THE DATA »
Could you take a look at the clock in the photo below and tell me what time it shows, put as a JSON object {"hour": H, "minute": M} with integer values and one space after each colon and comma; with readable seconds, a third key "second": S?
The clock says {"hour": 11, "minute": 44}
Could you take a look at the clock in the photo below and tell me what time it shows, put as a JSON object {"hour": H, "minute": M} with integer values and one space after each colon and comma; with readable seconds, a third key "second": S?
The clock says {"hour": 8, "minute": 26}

---

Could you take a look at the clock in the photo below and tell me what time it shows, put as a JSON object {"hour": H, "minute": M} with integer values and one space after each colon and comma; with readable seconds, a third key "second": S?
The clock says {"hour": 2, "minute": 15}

THE TASK »
Report each line of the data above that contains the string "says", reproducing every such line in full. Matching is case-sensitive.

REPLY TO THE EXERCISE »
The clock says {"hour": 11, "minute": 44}
The clock says {"hour": 8, "minute": 26}
The clock says {"hour": 2, "minute": 15}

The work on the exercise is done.